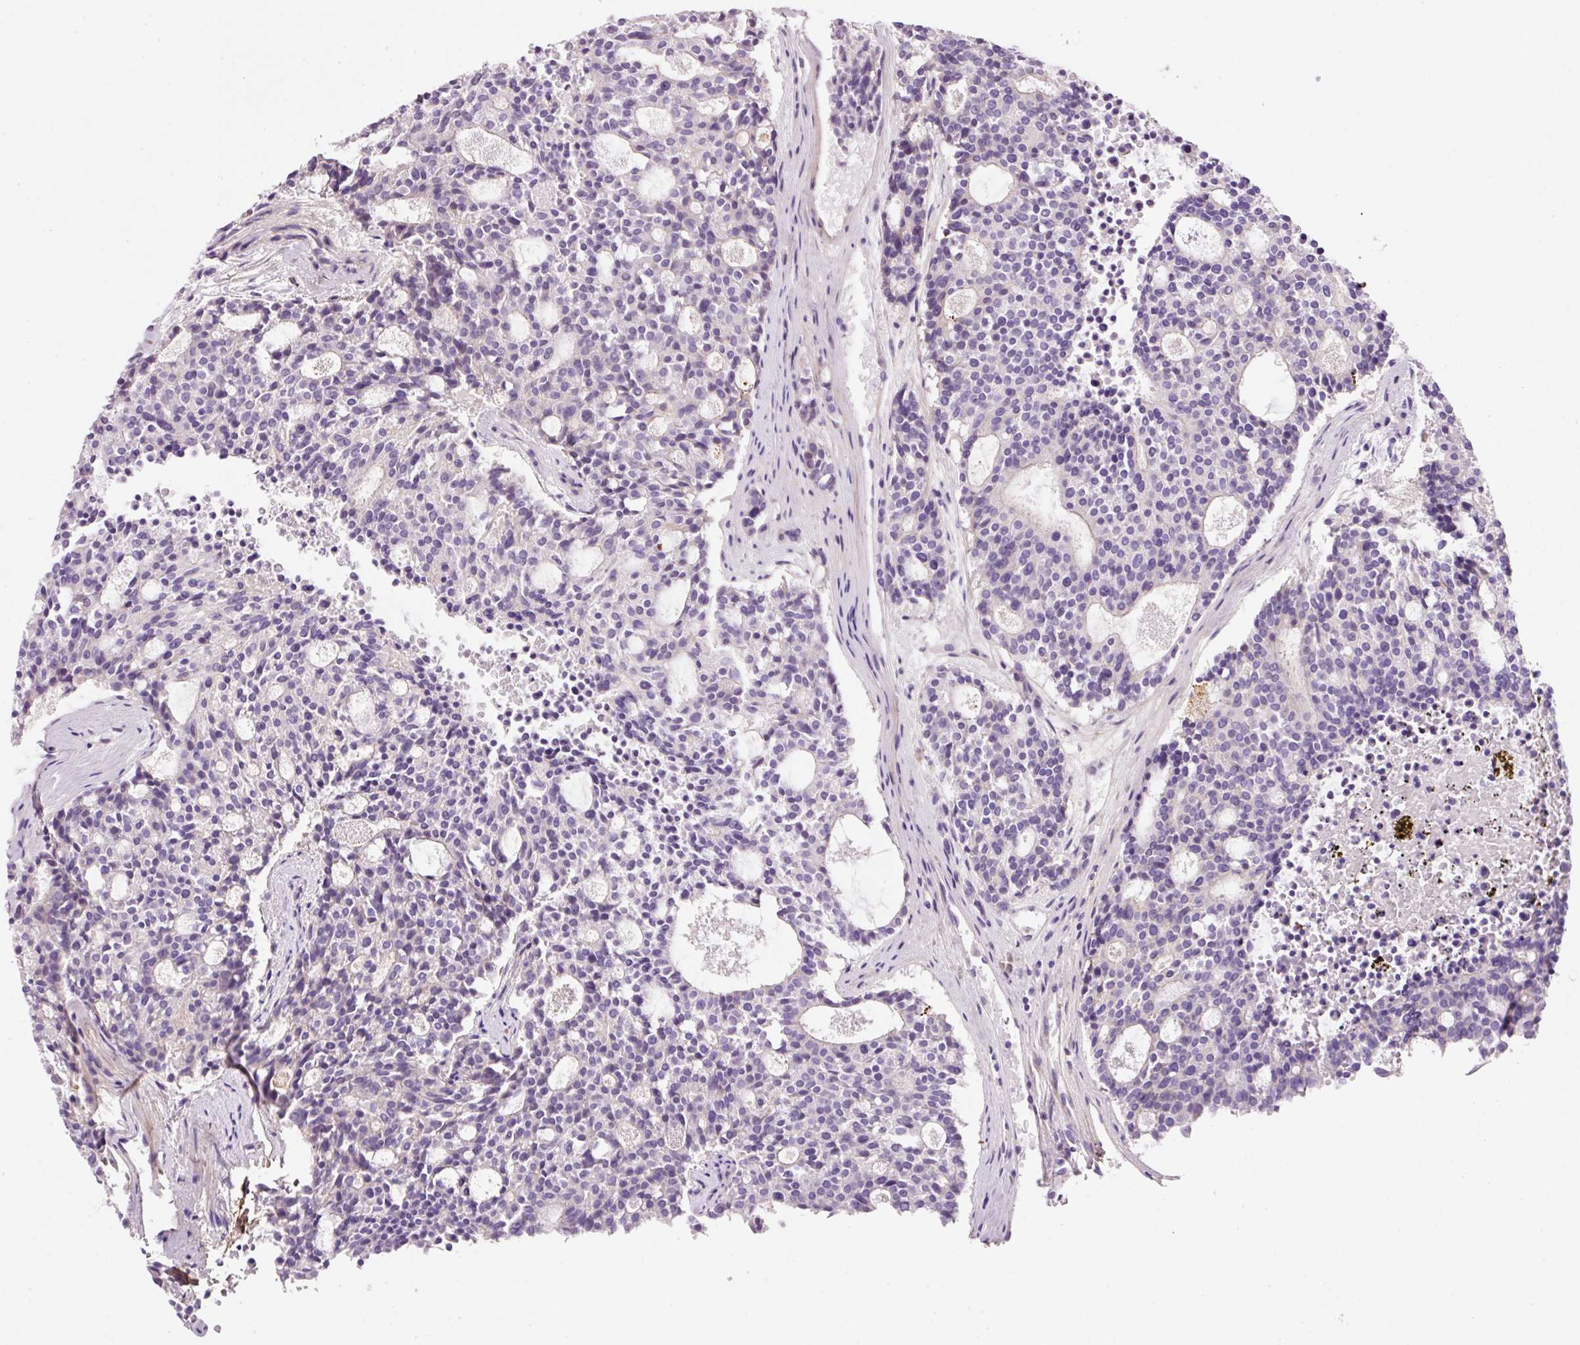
{"staining": {"intensity": "negative", "quantity": "none", "location": "none"}, "tissue": "carcinoid", "cell_type": "Tumor cells", "image_type": "cancer", "snomed": [{"axis": "morphology", "description": "Carcinoid, malignant, NOS"}, {"axis": "topography", "description": "Pancreas"}], "caption": "Immunohistochemistry (IHC) histopathology image of neoplastic tissue: carcinoid stained with DAB shows no significant protein expression in tumor cells. (DAB IHC visualized using brightfield microscopy, high magnification).", "gene": "SOS2", "patient": {"sex": "female", "age": 54}}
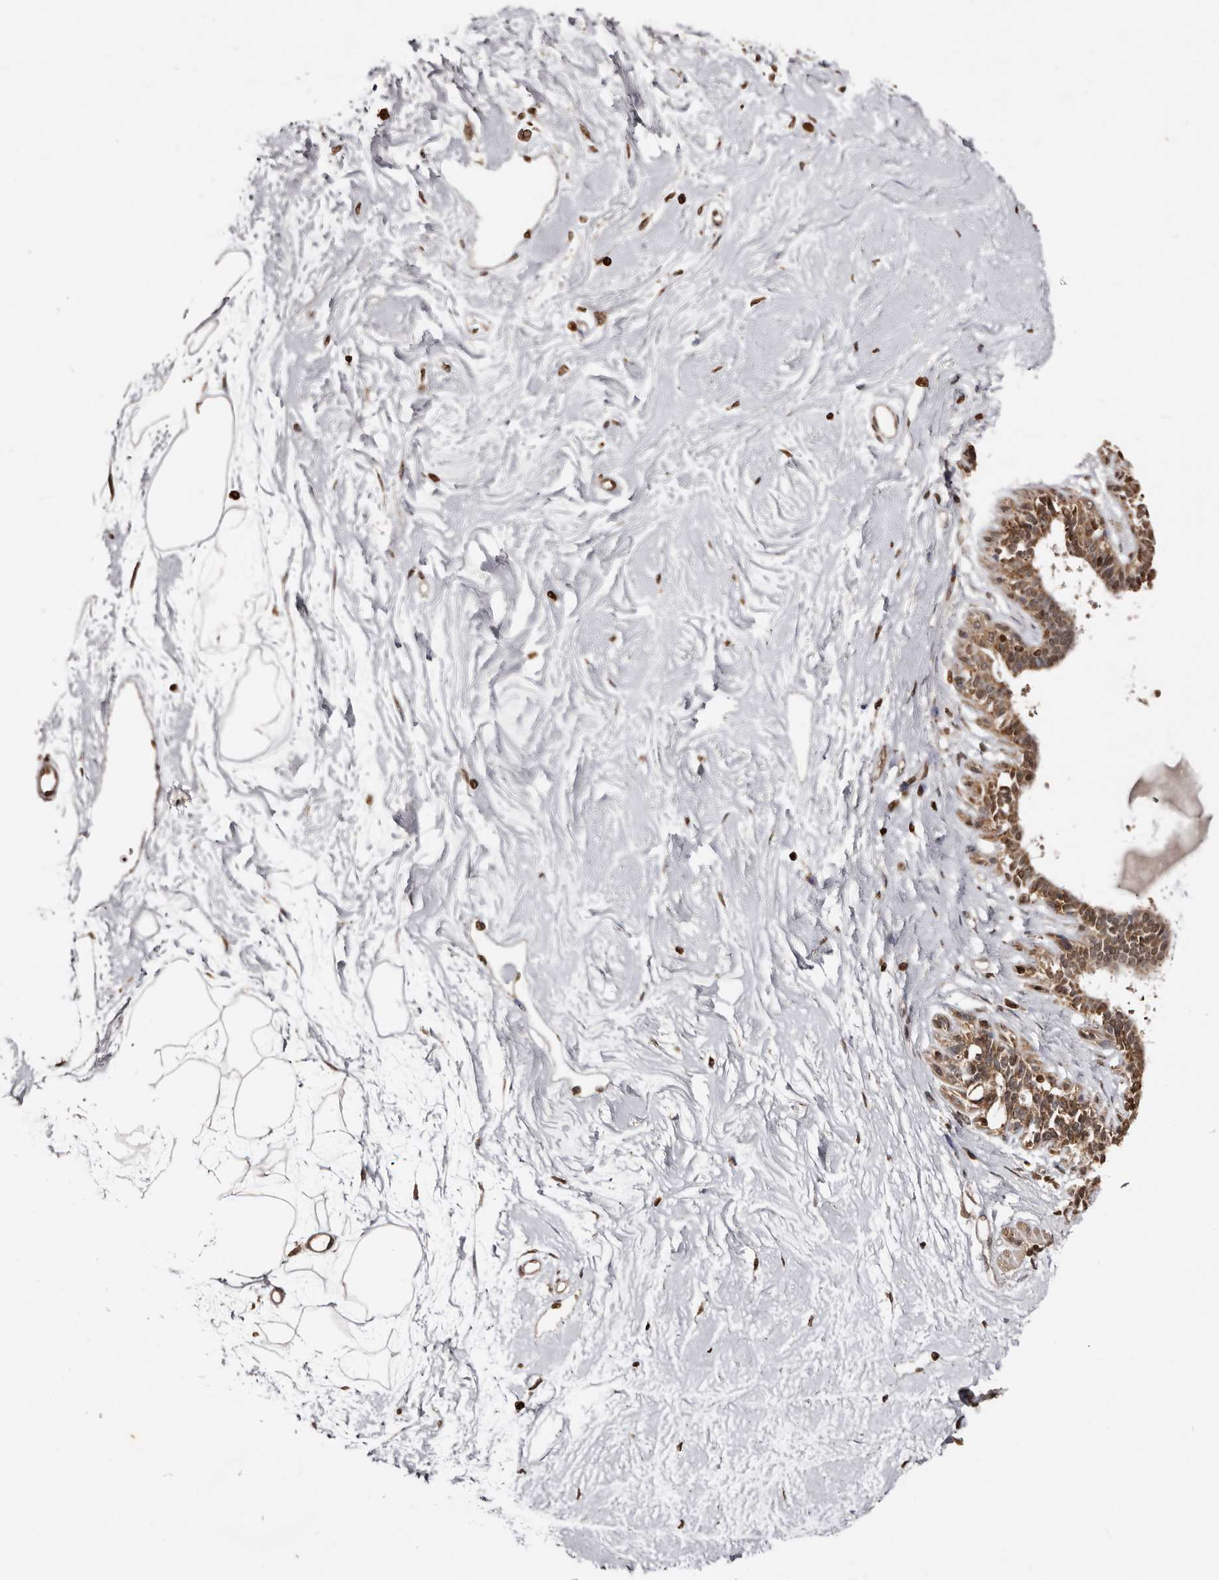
{"staining": {"intensity": "moderate", "quantity": ">75%", "location": "cytoplasmic/membranous,nuclear"}, "tissue": "breast", "cell_type": "Adipocytes", "image_type": "normal", "snomed": [{"axis": "morphology", "description": "Normal tissue, NOS"}, {"axis": "topography", "description": "Breast"}], "caption": "Human breast stained with a brown dye demonstrates moderate cytoplasmic/membranous,nuclear positive expression in about >75% of adipocytes.", "gene": "CCDC190", "patient": {"sex": "female", "age": 45}}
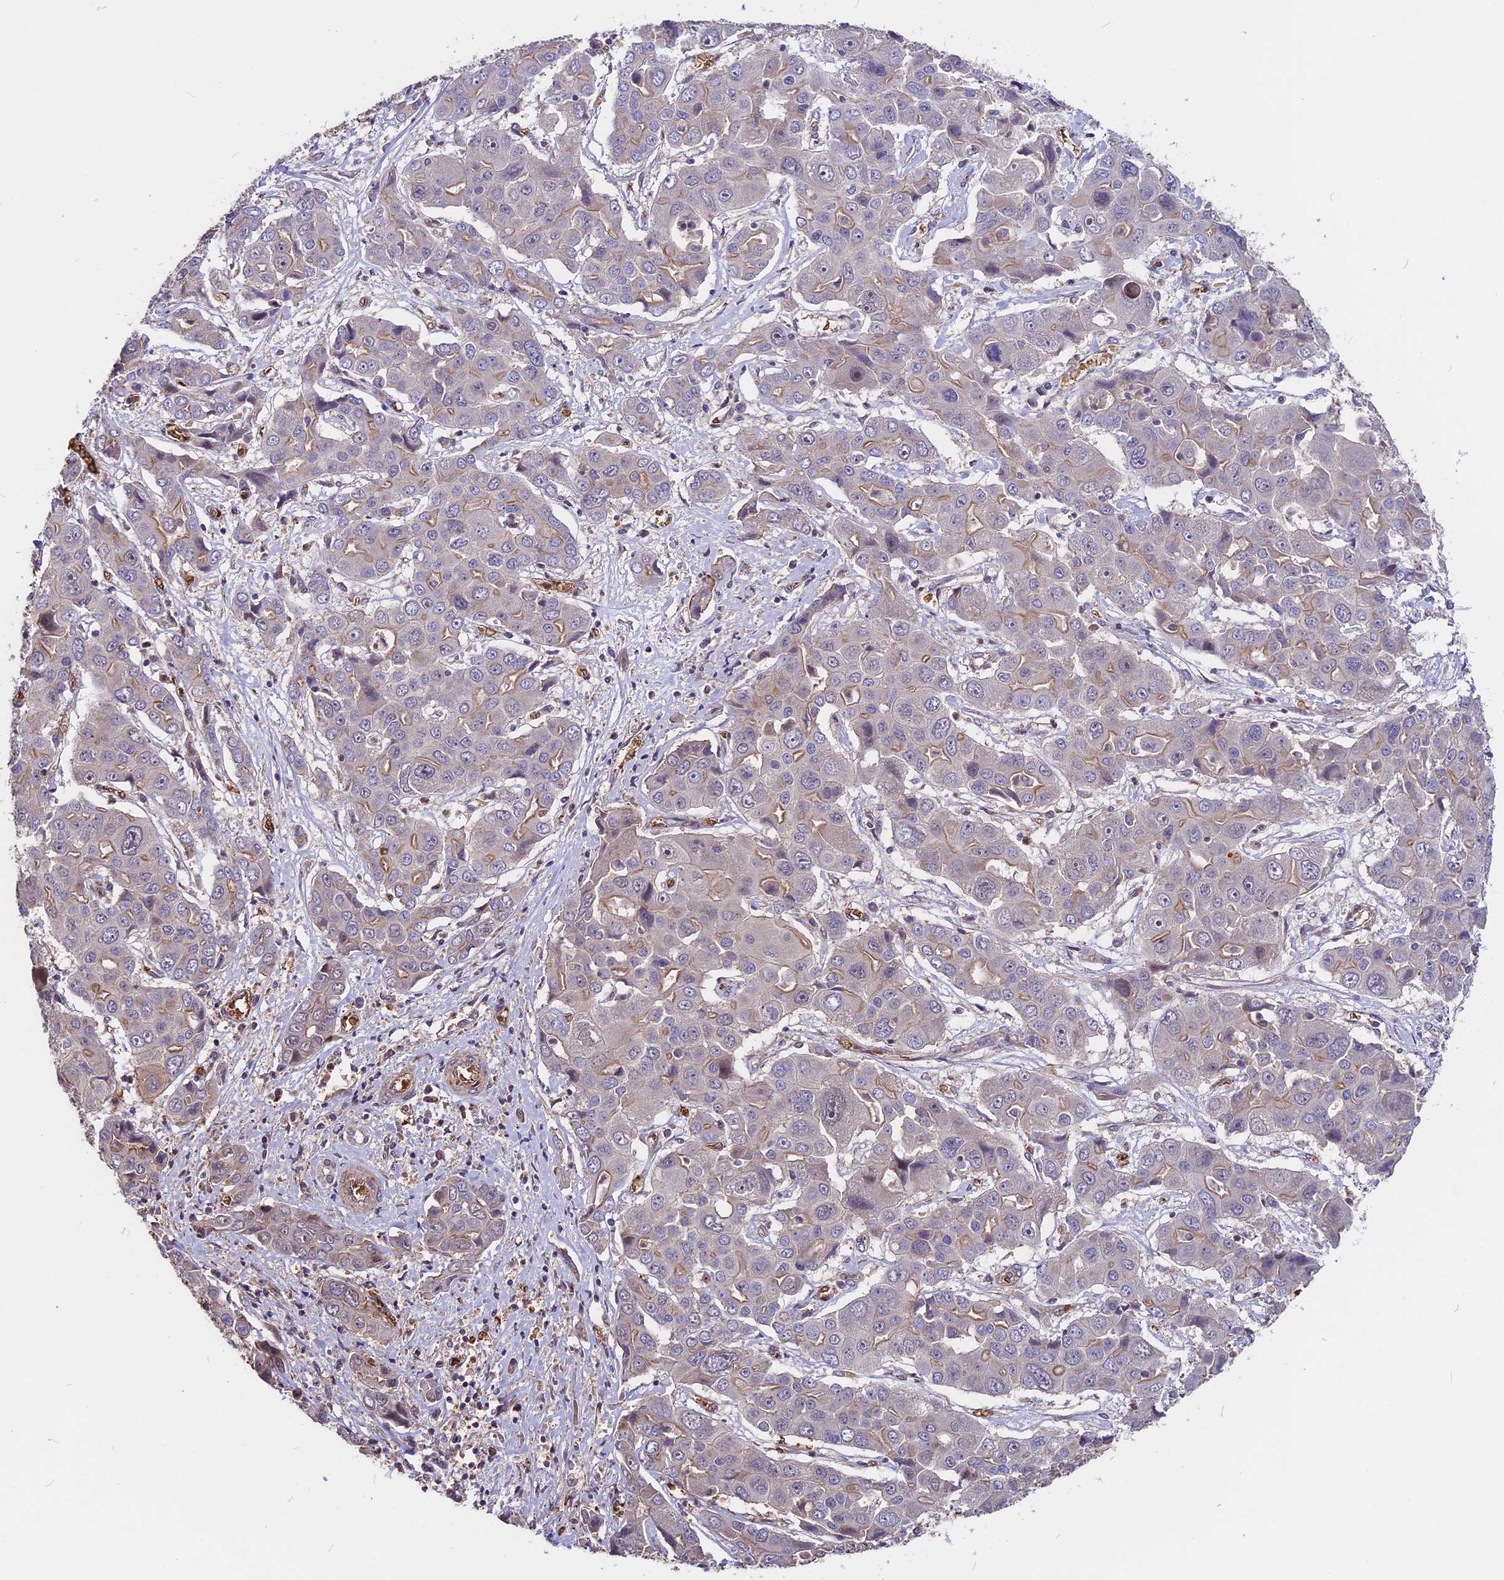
{"staining": {"intensity": "weak", "quantity": "<25%", "location": "cytoplasmic/membranous"}, "tissue": "liver cancer", "cell_type": "Tumor cells", "image_type": "cancer", "snomed": [{"axis": "morphology", "description": "Cholangiocarcinoma"}, {"axis": "topography", "description": "Liver"}], "caption": "IHC image of neoplastic tissue: liver cholangiocarcinoma stained with DAB (3,3'-diaminobenzidine) displays no significant protein positivity in tumor cells.", "gene": "ZC3H10", "patient": {"sex": "male", "age": 67}}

» **About this exercise**: Your answer must be the exact lines from the start of the data through the line with "breast stained with", inclusive, and nothing else; pictures do not belong in it.

» **Exercise solution**:
{"staining": {"intensity": "negative", "quantity": "none", "location": "none"}, "tissue": "carcinoid", "cell_type": "Tumor cells", "image_type": "cancer", "snomed": [{"axis": "morphology", "description": "Carcinoid, malignant, NOS"}, {"axis": "topography", "description": "Pancreas"}], "caption": "Immunohistochemistry (IHC) histopathology image of neoplastic tissue: carcinoid stained with DAB shows no significant protein expression in tumor cells. (DAB IHC visualized using brightfield microscopy, high magnification).", "gene": "SOS2", "patient": {"sex": "female", "age": 54}}
{"staining": {"intensity": "moderate", "quantity": ">75%", "location": "cytoplasmic/membranous,nuclear"}, "tissue": "breast", "cell_type": "Adipocytes", "image_type": "normal", "snomed": [{"axis": "morphology", "description": "Normal tissue, NOS"}, {"axis": "topography", "description": "Breast"}], "caption": "Human breast stained with a brown dye demonstrates moderate cytoplasmic/membranous,nuclear positive expression in about >75% of adipocytes.", "gene": "CCDC190", "patient": {"sex": "female", "age": 45}}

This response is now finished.